IAST in the Pipeline
Remember, IAST is nothing like a scanner. IAST effectively becomes part of your application. It can run anywhere that your application runs, including your developer IDE, on a local testing server, on a QA machine, as part of a CI/CD build, in a container, in the cloud, or anywhere else your code runs. You can use IAST anywhere that your software runs throughout the entire software development lifecycle. There are good reasons to use IAST extremely early in development, in integration and test environments, and also in production.
The image below depicts a simple development pipeline, using IAST throughout to identify vulnerabilities continuously.
You can choose exactly which locations in your software lifecycle to use IAST. Because IAST doesn’t require any extra steps, IAST is compatible with all different approaches to software development. IAST is particularly well suited to DevOps, which is allergic to tools that require expert babysitting and take a long time to run.
Installation and Configuration
The process of installation is very simple. There are typically two parts to an IAST solution: an IAST agent and an IAST console. You create an account on the IAST console and then download the IAST agent, which performs the analysis and sends results back to the console.
The first step is to add the IAST agent to your application environment in some way. It might be as simple as adding a library, running an installer, setting an environment variable, etc… Then when you use your application, the IAST agent will automatically do the security testing in the background. Important: you don’t need to attack the application to get great security results. IAST can be used by anyone, even novice developers.
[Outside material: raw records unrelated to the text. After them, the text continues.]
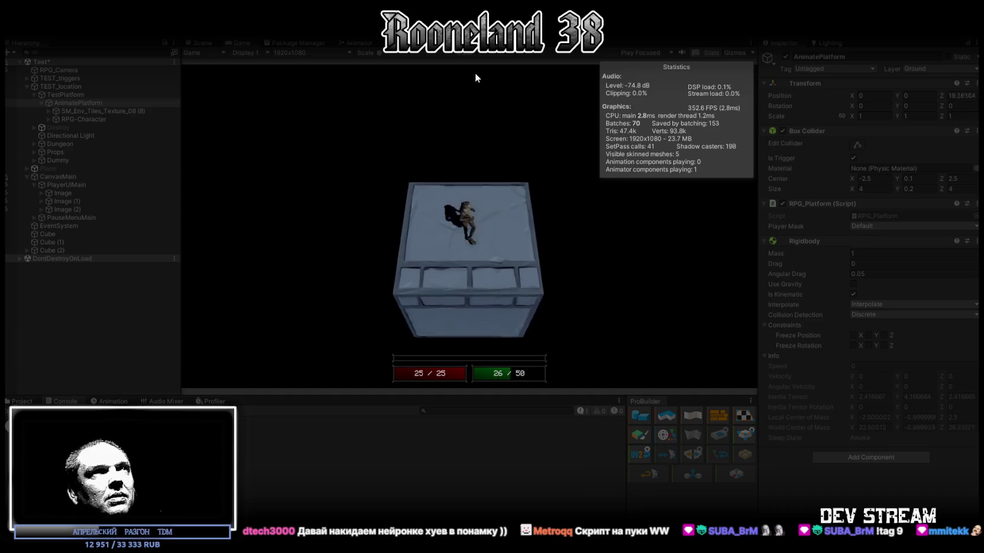
pyautogui.click(480, 26)
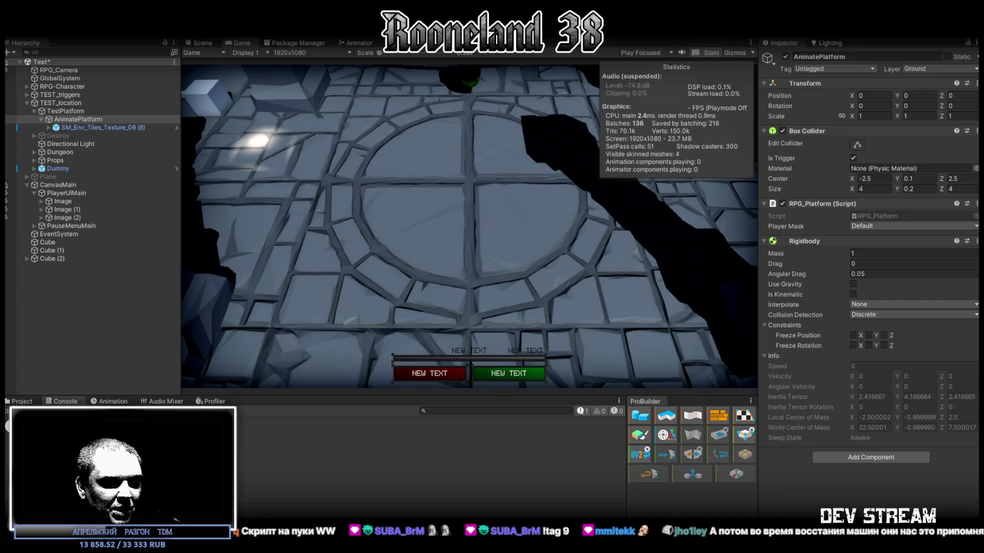
# Overwrite RPG_Platform.cs with the velocity-based RPG_Platform_Velocity code and return to Unity
pyautogui.press('alt+Tab')
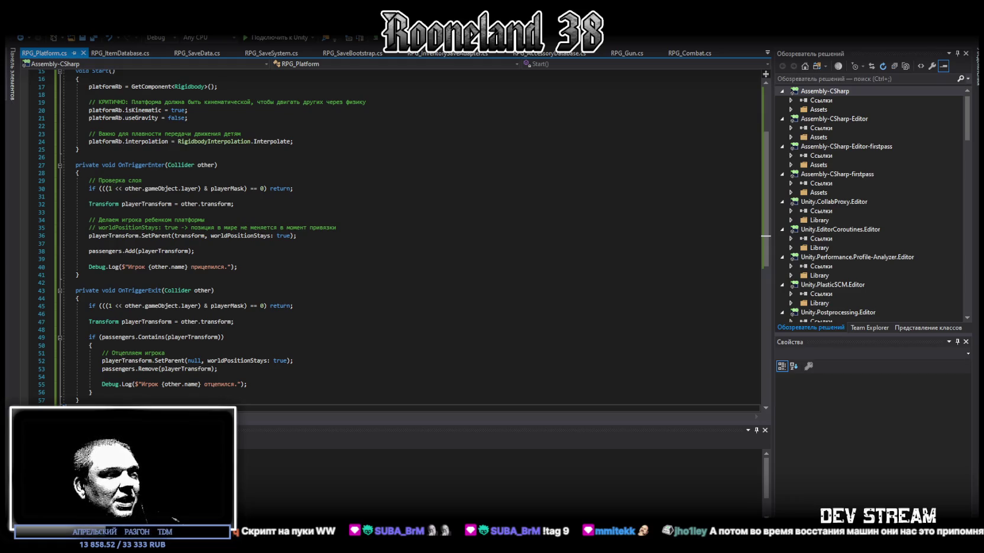
pyautogui.scroll(-5, 228, 364)
pyautogui.press('ctrl+a')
The IAST console enables you to manage security across an entire portfolio of applications in parallel. You can administer security policy, configure security controls, and set up integrations with common development tools for vulnerability notification.
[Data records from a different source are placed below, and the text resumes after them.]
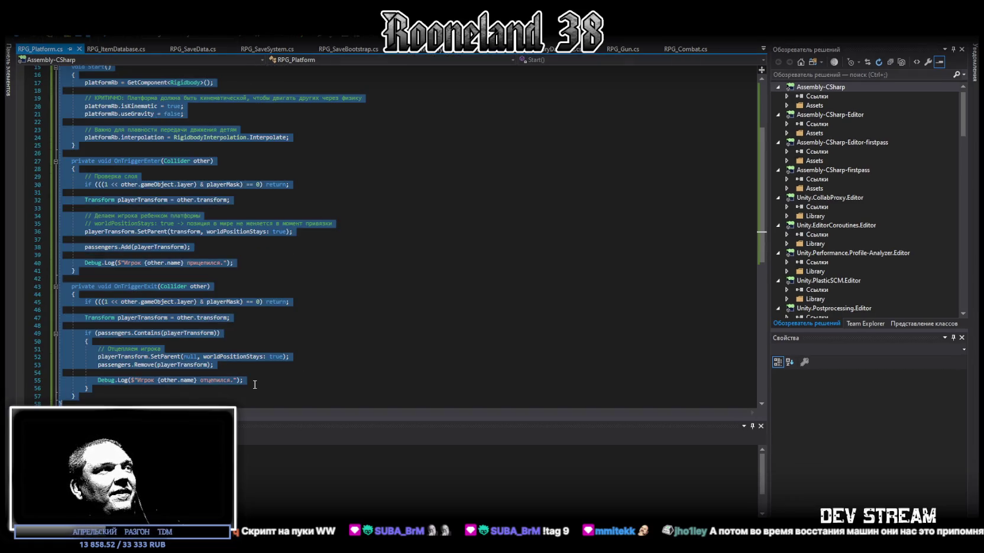
pyautogui.press('ctrl+v')
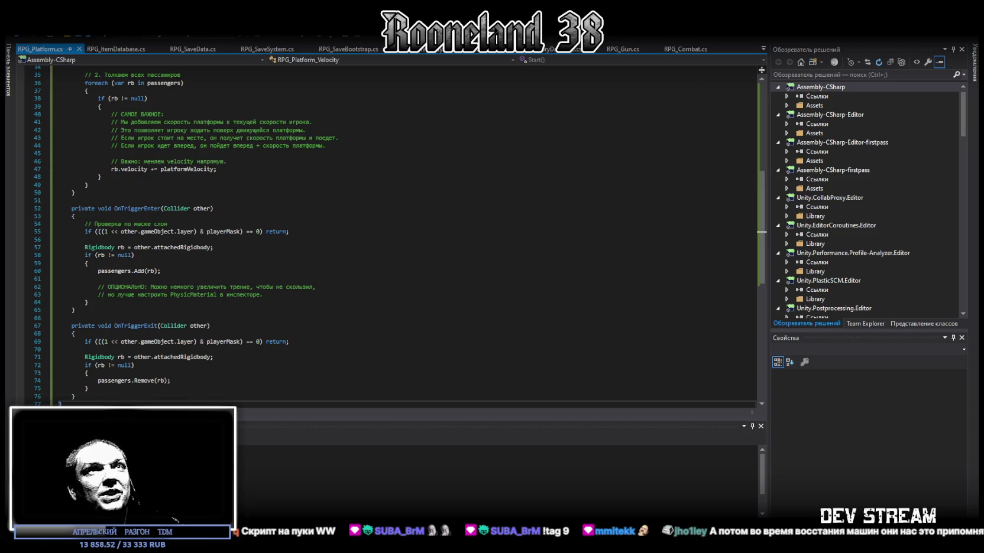
pyautogui.press('alt+Tab')
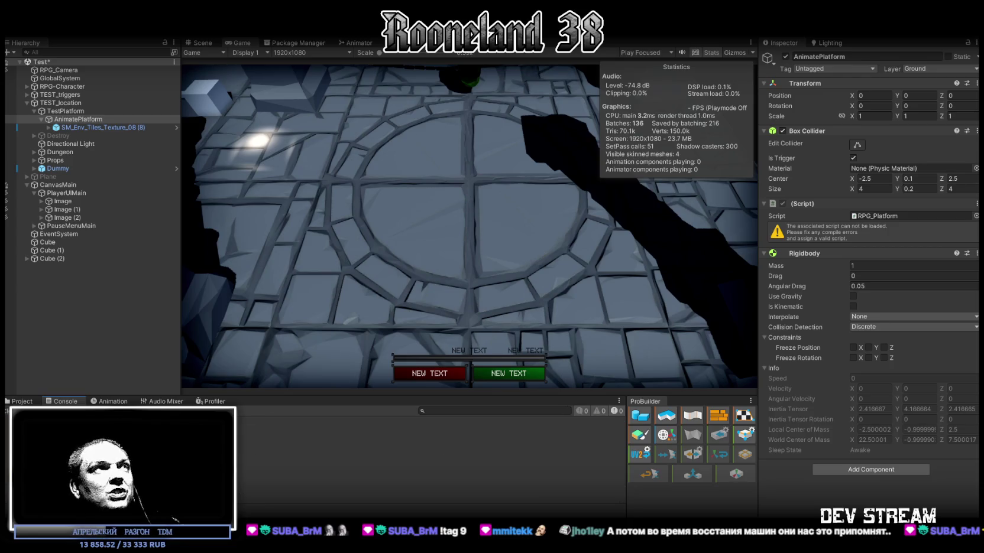
# Save the Test scene, end the play test, and remove AnimatePlatform's Rigidbody component
pyautogui.press('ctrl+s')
Deploying IAST in Development – Process and Integrations
In development, our goal is to empower developers to find and fix their own vulnerabilities and commit clean code. But we must avoid slowing them down or giving them false positive results that waste their time.
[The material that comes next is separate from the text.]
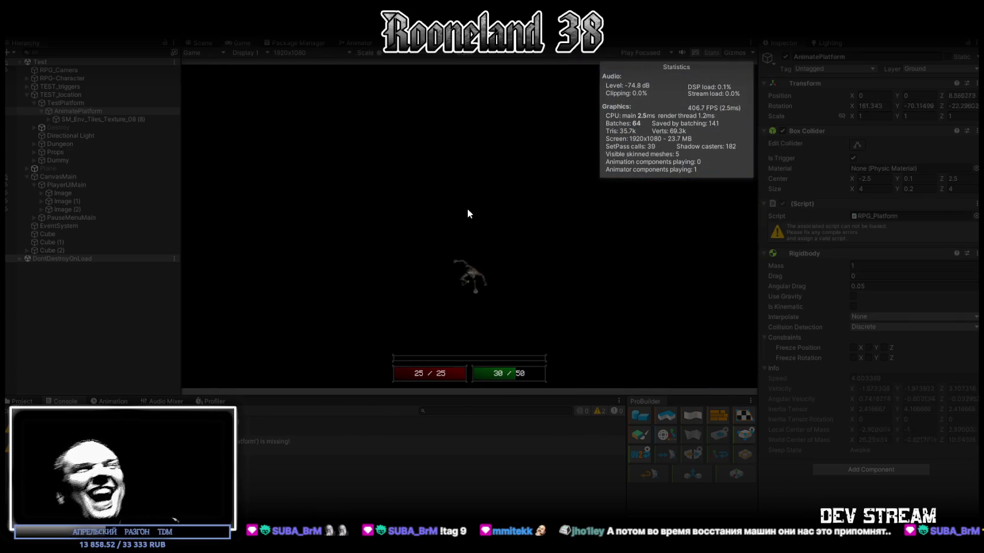
pyautogui.press('ctrl+p')
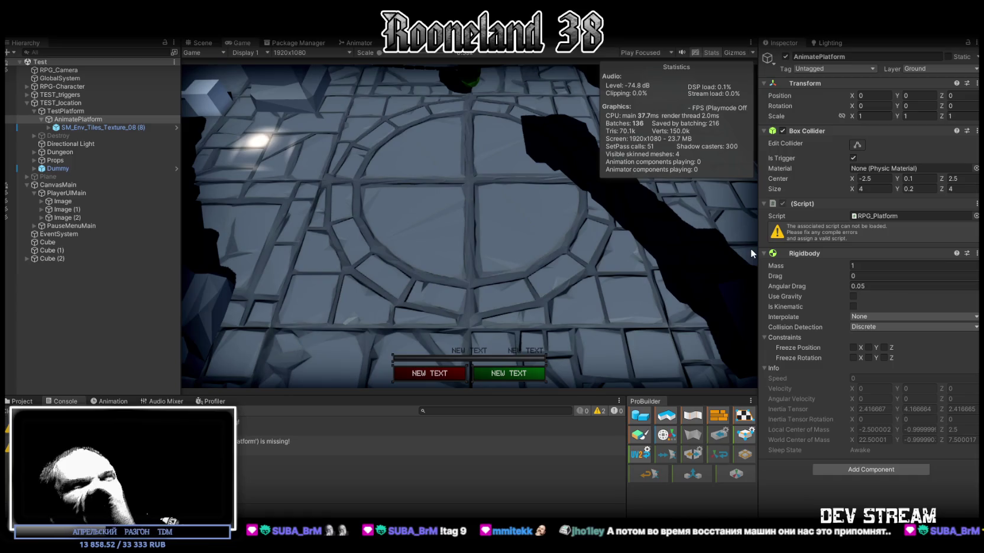
pyautogui.click(976, 253)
IAST is a good match for these goals, because it provides instant feedback on exactly the code that the developer is building and testing in their local environment. IAST alerts might come through the IDE, a chat program, bugtracker, or other integration. Because IAST provides the exact line of code, the full HTTP request, and the full data and control flow, the developer’s work is made easy. They can fix the code and retest with the HTTP request to verify that the problem is resolved correctly, and check in clean code.
Deploying IAST in CI/CD and QA Environments – Process and Integrations
In the QA environment, we are looking to ensure that the developers have done the right thing and eliminated any vulnerabilities. We want confidence that the application or API is free from vulnerabilities before we push into production. We want the ability to “fail the build” in the case of serious security vulnerabilities. But we must not slow down the build or require the involvement of security experts.
IAST is a great match for security testing in QA environments, because it runs alongside your normal automated and manual tests and provides security testing automatically in the background. In these environments, the IAST notifications are typically provided through CI/CD tools and bugtrackers. Formal reports can also be generated for audit and compliance purposes.
Deploying IAST in Production
Doing security testing in production is generally not a great idea. Ideally, you would have found and fixed any security issues long before they reach production. However, there are many “legacy” applications that are no longer being actively developed. There are also third-party products that only exist in production. Yet we still need ongoing, continuous assurance that these applications are free from vulnerabilities. And we want to know if any new vulnerabilities emerge that might affect these applications.
While it is not as common as using in development or testing, IAST can also be used effectively in production. Because IAST does not require the source code, it can be used on almost any application provided it is possible to install the IAST agent. It’s important to consider the performance impact of IAST on these applications. While IAST is generally fast enough not to be noticed in development and test environments, in production even a few extra milliseconds might not be acceptable. Note that IAST often has configurations, such as “sampling mode” that can significantly improve performance in production environments, while still providing great security coverage over time.